Now I'm starting to really *read* his resume, instead of skimming it, and I came upon this little gem: He had put into production some huge program written in VB 4 back in 1995 (not a typo, as it also mentioned being 32-bit). I excused myself for a second, got my beta copy of VB 4 dated 1996 and returned. I dropped the disc on the table and said, in effect, that he had lied on his resume, that there was no way he could have done this and here's the proof.
He was silent and said "Please don't make me go back to Iowa." I then was able to use the famous bartender line of "Well, you don't have to go home, but you can't stay here."
That was the only person I've ever interviewed that had to be escorted out by security.

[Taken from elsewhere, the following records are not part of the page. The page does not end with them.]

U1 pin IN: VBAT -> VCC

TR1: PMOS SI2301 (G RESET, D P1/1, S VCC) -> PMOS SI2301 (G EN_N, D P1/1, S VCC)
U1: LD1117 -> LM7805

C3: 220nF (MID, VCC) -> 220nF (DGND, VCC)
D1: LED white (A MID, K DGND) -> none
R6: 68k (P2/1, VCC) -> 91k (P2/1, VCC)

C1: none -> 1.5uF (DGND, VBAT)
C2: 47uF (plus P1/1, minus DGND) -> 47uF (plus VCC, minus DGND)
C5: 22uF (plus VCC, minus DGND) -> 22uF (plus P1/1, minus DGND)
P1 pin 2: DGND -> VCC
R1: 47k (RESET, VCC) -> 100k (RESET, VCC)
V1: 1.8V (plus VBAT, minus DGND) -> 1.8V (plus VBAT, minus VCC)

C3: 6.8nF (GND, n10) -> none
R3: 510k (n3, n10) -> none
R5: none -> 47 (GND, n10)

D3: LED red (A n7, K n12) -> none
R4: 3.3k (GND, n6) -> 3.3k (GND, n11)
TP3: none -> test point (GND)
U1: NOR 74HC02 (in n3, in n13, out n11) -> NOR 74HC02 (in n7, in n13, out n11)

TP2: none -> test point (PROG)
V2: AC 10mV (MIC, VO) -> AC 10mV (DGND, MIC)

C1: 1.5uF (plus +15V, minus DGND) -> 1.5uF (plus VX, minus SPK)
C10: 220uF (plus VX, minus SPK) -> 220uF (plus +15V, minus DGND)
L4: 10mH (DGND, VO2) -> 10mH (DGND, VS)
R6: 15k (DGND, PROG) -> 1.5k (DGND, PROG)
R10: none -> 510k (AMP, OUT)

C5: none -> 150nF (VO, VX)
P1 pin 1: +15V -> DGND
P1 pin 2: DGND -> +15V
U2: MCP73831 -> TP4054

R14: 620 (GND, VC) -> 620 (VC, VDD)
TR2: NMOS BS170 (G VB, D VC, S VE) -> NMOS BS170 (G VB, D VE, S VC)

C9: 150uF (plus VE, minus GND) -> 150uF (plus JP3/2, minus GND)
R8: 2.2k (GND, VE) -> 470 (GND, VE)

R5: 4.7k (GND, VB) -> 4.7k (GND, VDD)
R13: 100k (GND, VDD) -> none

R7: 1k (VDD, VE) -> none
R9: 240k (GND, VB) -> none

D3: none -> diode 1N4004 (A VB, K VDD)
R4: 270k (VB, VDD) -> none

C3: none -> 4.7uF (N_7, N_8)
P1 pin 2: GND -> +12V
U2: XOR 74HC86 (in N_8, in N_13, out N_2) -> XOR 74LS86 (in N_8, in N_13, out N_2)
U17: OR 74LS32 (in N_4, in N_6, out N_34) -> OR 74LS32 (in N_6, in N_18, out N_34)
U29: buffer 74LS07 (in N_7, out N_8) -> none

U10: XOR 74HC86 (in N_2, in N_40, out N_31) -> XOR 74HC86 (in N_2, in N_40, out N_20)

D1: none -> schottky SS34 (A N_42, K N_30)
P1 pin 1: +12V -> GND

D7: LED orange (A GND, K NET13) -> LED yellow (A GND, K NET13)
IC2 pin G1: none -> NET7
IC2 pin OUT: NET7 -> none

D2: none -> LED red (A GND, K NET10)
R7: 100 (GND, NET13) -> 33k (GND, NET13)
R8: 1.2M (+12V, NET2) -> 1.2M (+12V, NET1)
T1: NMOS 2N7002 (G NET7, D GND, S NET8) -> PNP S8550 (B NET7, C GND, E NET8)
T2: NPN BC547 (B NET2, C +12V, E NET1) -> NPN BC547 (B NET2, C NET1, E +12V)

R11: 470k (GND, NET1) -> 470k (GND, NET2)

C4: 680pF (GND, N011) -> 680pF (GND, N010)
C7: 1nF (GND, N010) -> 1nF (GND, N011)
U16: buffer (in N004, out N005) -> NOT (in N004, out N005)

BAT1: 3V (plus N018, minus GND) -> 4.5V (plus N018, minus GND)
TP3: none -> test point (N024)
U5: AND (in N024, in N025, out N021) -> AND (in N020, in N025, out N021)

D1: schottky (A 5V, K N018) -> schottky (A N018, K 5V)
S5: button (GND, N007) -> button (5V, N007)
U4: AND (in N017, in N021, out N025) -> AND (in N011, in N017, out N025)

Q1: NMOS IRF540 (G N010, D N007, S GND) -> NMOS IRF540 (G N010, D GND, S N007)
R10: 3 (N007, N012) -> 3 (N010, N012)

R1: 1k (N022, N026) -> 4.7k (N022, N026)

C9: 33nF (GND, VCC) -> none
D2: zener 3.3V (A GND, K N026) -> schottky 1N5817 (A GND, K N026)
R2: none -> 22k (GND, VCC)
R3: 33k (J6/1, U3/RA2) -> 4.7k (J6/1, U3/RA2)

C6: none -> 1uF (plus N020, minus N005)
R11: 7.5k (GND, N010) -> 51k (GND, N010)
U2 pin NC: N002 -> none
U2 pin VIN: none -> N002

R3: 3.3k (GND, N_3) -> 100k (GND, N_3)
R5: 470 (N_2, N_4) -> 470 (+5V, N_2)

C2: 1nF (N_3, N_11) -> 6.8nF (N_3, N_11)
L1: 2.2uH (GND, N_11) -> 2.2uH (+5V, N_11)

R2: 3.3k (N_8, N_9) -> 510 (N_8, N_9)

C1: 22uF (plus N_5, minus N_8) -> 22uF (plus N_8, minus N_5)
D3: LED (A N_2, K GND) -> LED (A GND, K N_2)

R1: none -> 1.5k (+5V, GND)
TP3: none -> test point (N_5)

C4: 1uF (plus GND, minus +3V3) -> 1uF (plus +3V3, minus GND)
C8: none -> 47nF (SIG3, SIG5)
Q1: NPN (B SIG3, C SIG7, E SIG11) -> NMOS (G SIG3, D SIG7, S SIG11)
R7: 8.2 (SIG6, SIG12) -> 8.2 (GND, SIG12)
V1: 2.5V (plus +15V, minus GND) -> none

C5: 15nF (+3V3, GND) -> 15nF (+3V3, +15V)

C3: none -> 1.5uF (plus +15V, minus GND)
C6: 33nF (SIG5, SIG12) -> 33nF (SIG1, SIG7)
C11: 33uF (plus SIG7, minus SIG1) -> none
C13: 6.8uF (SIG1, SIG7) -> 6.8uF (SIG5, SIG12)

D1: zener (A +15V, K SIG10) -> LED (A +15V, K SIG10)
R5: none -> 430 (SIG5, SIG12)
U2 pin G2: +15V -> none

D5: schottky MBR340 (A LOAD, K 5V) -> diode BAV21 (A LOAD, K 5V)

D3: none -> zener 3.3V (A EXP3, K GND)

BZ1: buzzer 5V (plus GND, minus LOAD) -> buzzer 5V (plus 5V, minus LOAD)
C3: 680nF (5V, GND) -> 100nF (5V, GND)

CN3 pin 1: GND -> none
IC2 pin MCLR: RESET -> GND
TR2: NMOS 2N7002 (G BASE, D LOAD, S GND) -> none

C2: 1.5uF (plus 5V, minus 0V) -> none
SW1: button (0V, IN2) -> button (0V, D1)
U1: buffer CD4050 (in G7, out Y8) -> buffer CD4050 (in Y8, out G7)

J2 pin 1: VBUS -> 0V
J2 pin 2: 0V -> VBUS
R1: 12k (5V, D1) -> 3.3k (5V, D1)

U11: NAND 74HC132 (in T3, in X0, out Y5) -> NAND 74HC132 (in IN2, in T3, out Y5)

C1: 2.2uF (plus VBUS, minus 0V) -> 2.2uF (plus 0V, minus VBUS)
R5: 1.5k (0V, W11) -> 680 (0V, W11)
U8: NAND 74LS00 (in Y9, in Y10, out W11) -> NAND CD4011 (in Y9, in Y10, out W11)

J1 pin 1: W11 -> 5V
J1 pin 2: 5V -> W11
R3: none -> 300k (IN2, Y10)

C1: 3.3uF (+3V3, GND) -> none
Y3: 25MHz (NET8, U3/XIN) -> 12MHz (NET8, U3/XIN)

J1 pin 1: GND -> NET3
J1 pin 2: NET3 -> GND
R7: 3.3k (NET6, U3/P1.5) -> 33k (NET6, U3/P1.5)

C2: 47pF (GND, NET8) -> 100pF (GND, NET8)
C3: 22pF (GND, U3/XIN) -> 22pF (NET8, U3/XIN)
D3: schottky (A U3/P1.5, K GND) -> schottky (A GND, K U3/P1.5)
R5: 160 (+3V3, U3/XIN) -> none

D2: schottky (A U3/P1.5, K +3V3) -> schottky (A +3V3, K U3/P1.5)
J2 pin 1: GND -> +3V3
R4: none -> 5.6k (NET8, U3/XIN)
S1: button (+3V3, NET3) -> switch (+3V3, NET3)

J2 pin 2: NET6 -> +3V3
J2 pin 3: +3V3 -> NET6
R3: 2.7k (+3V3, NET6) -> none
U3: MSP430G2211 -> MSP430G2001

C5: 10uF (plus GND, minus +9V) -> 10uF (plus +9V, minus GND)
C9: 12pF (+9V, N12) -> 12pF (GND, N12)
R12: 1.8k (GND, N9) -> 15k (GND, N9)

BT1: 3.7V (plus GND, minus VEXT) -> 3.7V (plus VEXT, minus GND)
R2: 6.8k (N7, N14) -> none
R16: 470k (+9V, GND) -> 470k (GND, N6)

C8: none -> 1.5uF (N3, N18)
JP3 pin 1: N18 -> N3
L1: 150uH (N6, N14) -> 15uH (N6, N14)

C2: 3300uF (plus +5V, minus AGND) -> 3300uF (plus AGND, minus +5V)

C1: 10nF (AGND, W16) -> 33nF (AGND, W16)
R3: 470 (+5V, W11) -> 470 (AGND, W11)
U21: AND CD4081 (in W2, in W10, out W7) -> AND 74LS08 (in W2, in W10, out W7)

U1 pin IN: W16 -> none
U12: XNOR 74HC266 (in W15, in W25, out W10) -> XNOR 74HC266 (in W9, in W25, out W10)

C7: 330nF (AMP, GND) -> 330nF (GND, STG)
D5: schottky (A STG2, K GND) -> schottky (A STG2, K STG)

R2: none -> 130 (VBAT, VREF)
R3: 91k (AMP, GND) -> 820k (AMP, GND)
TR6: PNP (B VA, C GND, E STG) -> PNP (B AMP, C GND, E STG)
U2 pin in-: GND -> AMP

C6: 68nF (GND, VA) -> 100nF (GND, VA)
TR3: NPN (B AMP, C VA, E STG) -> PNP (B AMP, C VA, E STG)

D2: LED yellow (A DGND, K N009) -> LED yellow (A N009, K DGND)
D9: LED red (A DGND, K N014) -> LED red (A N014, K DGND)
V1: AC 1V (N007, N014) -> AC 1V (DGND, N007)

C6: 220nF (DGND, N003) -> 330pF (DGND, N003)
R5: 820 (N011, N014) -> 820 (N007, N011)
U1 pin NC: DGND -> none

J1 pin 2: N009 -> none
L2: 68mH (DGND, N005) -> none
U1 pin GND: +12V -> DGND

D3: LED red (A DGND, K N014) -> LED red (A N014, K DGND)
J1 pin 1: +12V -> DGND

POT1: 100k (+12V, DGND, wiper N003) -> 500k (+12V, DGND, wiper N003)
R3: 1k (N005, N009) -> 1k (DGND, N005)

Re: Boast? (Score:4, Funny)
Re:Excessive uptime on Windows 95 (Score:3, Funny)
Where do I start ? (Score:3, Funny)
"I've done lots of network programming" (meant that the compiler was installed on his PC's hard disk but the source code files were on a shared drive, so everytime he compiled he thought he was doing network programming)
"When you write data to a socket, TCP/IP guarantees the data will be delivered" (hmmm, and they were going to write a global trading system that's now done over $20 trillion of trades).
"We've written the most sophisticated database in existence and so you can't see the source because you'd steal our secrets" (turns out they didn't know what indices were, the whole thing had no indices on any table, and the code was crap, oh, and it was Access 2)
"Our encryption is unbreakable" (data was encoded using the string OVER_THE_TOP_ENCRYPTION which was present as plaintext in the EXE - was later changed to CUSTARDCREAMS, still present as plaintext)
"The performance test of this software running on a 4-CPU Sun machine on a 100BaseT network was invalidated because we detected a rogue packet on the network (was actually a single UDP broadcast packet of about 800 bytes every 15 minutes) and that was chewing up all the cpu time as the network stack thrashed trying to decide what to do with the data because no program was listening to that port" (that from the networking expert of the consultancy department of a global carrier)
"The smartest programmer in the world who we were going to lend you to replace 50 of your crap guys - he won't be coming over because he refuses to fly over water and we've just explained that New York is an ocean away from London" (seems he didn't know that)
"I'm such a great programmer that the code I've written here is unreadable by anyone except me - in fact if you looked at it you'd probably think it's shit code, but in fact it's just that I'm so smart" (erm, well, it was shit, and it didn't work)
Oh there are loads more, but just typing those in has made me depressed.